Secondly, any dollars spent on advertising have incredible staying power because of the slow changing nature of paper products. CL will need to advertise its new formulas, changes and other advances multiple times to get consumer knowledge and attraction up. Again, not so with toilet paper. All of this helps reduce the outlay that KMB needs to spend and, ultimately, boost profits and margins at the firm.
Even better is that many of its brands – including Kleenex, Huggies and Viva – are considered “premium” brands in their respective categories. As a result, they command higher prices than similar products. By going with premium consumer brands and sticking to boring, non-changing paper products, KMB is able to realize huge margins for its products. Take a look at the following chart. 19% from a commodity like toilet paper is quite an achievement.
The downside to all this is that boring paper products are, well… boring. KMB’s earnings-per-share growth and revenue aren’t exactly tech stock-like numbers. Between 2004 and 2015, KMB’s sales grew at a compound annual growth rate (CAGR) of just 3% per year. Earnings grew at just 6% annually in that time. However, growing at a snail’s pace isn’t necessarily bad as that steady nature has afforded the firm plenty of years’ worth of dividend growth.
As for kicking that future growth into high gear, KMB has some advantages as well.
For starters, “slimming down” was key. Part of that slow growth was due to its hospital and healthcare businesses. While KMB can charge premium prices for its consumer products, that simply isn’t the case for surgical masks, disposable gowns and other paper-related hospital products. Margins for these items remained depressed. As a result, Kimberly-Clark spun the business out as Halyard Health, Inc. Liquid error: internal at the end of 2014. By kicking out the slower moving pieces, KMB should be able to improve its overall margins and earnings.
At the same time, KMB is big, but not too big. What that means is that small- to mid-sized acquisitions could actually move the needle at the firm. At a market cap of over $227 billion and $65 billion in sales, it takes a big buyout for Procter & Gamble to realize higher EPS and real benefits. Not so with KMB. And considering it’s a global player, that M&A can come from smaller local brands in emerging markets or other international hot spots. The other beauty to this is that these sorts of smaller, accretive acquisitions can be made via KMB’s ample free cash flows.
The real question is whether or not KMB stock is a good buy for investors. The answer may be yes with a big asterisk.
On one hand, the firm is slow going and offers plenty of dividend bang for your buck. Its yield of 3.24% is pretty juicy in the current environment and its history of growing that payout is also very well documented. Its payout ratio of 60% is a tad on the high side, but not insanely high and does offer some wiggle room for rising payout potential. Especially if KMB is able to grow its profits faster due to M&A or rising sales. (Check out our analysis on Kimberly’s latest payout increase, which marked its 44th consecutive year of dividend increases.)

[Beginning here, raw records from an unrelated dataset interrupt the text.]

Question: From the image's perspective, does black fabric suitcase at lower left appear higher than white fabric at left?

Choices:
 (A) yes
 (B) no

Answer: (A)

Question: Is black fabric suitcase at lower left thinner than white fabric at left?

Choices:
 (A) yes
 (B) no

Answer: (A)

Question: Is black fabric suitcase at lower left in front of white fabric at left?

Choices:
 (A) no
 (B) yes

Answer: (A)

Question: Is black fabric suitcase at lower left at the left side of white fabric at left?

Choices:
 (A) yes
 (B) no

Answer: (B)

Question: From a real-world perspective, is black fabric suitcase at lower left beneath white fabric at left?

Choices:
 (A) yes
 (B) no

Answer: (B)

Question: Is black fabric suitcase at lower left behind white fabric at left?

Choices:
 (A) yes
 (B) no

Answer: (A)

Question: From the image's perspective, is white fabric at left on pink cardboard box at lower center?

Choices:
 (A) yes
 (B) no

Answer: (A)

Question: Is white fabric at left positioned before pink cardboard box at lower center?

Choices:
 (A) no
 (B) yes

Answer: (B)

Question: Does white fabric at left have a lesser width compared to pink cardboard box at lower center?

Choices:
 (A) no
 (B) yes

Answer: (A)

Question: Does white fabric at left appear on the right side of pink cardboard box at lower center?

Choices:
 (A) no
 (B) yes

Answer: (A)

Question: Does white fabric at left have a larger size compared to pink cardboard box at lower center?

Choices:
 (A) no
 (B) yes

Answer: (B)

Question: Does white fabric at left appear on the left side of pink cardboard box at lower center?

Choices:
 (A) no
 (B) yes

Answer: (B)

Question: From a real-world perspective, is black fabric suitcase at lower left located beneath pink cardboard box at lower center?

On the other hand, KMB is still quite expensive. Even after an 18% drop from its 52-week high, shares of the stock can be had for a forward P/E of 18 – that’s still much higher than the broader market. And while it does have avenues for higher growth, those amounts aren’t going to shoot the moon, even in the low double digits. Kimberly-Clark is a low-beta stock that thrives on slow-moving growth.
With that said, for those investors looking for a steady 5 to 7% a year in total returns, KMB stock may not be a bad choice. However, given just how pricey it is, they may want to wait before getting their hands on shares.